Quando começou nas lides das peles, há 60 anos, havia 350 peleiros em Argoselo e o negócio “dava pouco”. Hoje quer passar a arte para os mais novos, mas quase não há quem queira agarrar esta vida. É assim a sina de Humberto do Fundo, o último peleiro da vila de Argoselo.
Aos 72 anos, este argoselense de gema relatou ao Jornal NORDESTE episódios duma vida em cima de um burro ou com um fardo de peles às costas, com um carolo de pão no bolso para matar a fome.
Foi assim que Humberto do Fundo se fez à estrada, logo que a vida arredou o pai deste ofício.
Começou bem cedo, “mais ou menos aos 15 anos”, a conhecer os trilhos que ligam Argoselo a Vimioso, pelas encostas de Pinelo, fizesse calor ou frio, numa viagem com socos nos pés que demorava quase três horas. “Tive de continuar a profissão, a carregar as peles às costas, com 2, 3 ou 5 coroas no bolso”, relata.
Mas, nada o fez desanimar. Carros só para os ricos e, para comprar um novo burrico, era preciso ganhar algum dinheiro. Humberto do Fundo assim fez. Começou a ir a Vimioso comprar peles de coelho, “que eram mais leves e davam para as trazer às costas”. Ao cabo de três anos, já tinha arrecadado “7 notas e meia”, que lhe permitiram comprar um jumento. Com a ajuda de um burro a respirar saúde, o jovem peleiro começou a agarrar outras oportunidades, como peles de cordeiro e ovelha ou farrapos de lã, “que já davam outro rendimento”.
Da motoreta à carrinha
O negócio ia de vento em popa, mas o Sr. Humberto não sossegava. Juntou dinheiro para comprar uma “motoreta” de três rodas e às peles juntou o ferro-velho, ramo que, ainda hoje, conserva.
Em 1966 decide tirar a carta, fruto de um desafio lançado por um amigo que também lamenta não ter seguidores.
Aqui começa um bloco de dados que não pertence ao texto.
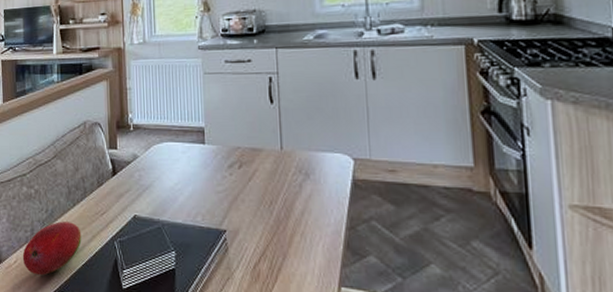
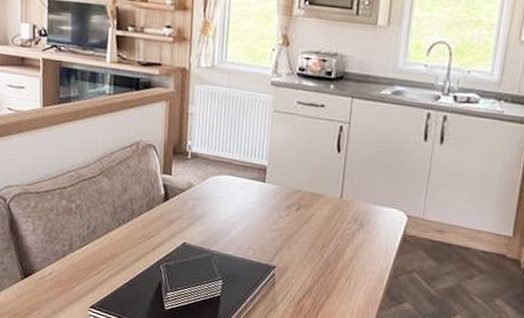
fruit: present [22,221,82,276] -> none [58,239,125,290]

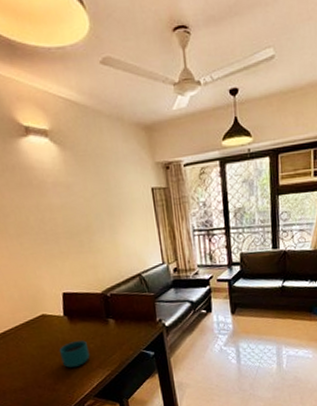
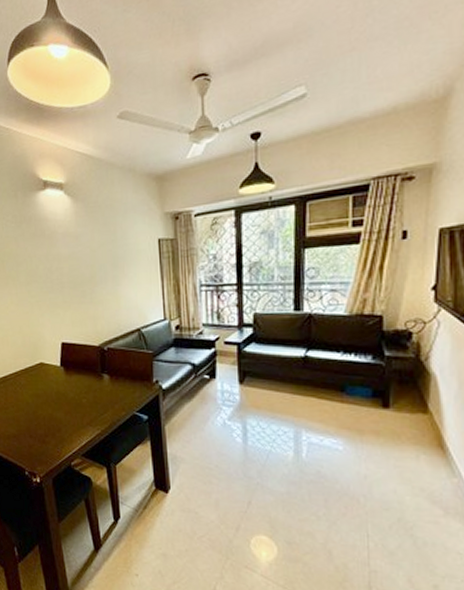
cup: present [58,340,90,368] -> none [52,394,82,422]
Falamos de José Carvalho, 76 anos, o último latoeiro de Argoselo.
Com a carta de condução na mão e uma carrinha Morris à porta de casa, Humberto do Fundo dá um salto decisivo ao entrar no negócio das peles de bois e vacas, as mais rentável do sector.
A emigração da década 60 leva muitos braços para França, enquanto o peleiro ia fazendo pela vida, em sucessivas viagens de Argoselo para os matadouros de Miranda do Douro e Vimioso, este já extinto.
Na década de 70, as terras francesas continuavam a receber homens e mulheres de Argoselo à procura de novas formas de vida, de modo que o número de peleiros diminui a olhos vistos. “Éramos cada vez menos e quem ficou conseguiu ganhar umas coroas”, afiança o peleiro.
Vem a Revolução dos Cravos e a inflação dispara, mas Humberto do Fundo não se queixa desses tempos. “Foi a época em que ganhei mais dinheiro, porque os preços estavam sempre a aumentar”, reconhece.
Peles estão em extinção
Situação bem diferente vive-se nos dias de hoje. A partir da década de 80 a cotação das peles começa a baixar e a concorrência dos materiais sintéticos encarrega-se, ainda hoje, de complicar a vida aos peleiros. Uma pele de bovino, por exemplo, pode ser comprada a 25 euros e ser vendida a 30, mas a margem de lucro é muito baixa, se contabilizarmos o combustível gasto, o sebo usado na secagem e o tempo que leva a escoar a mercadoria. Isto para não falar do prazo de pagamento…
É por estas e por outras que o negócio tem poucos seguidores. “O meu filho acompanha-me porque esta vida deu-me conta da coluna, mas a pele está em vias de desaparecer…”, desabafa com a emoção estampada no rosto.
Aos 72 anos, Humberto do Fundo continua a fazer-se à estrada, não em cima de um burrico ou duma carrinha Morris, mas duma Toyota Dyna de caixa aberta que já perdeu a conta às vezes que foi a Miranda, Vimioso, Bragança ou Mogadouro. É esta a rota dum homem que não quer ser o último peleiro de Argoselo.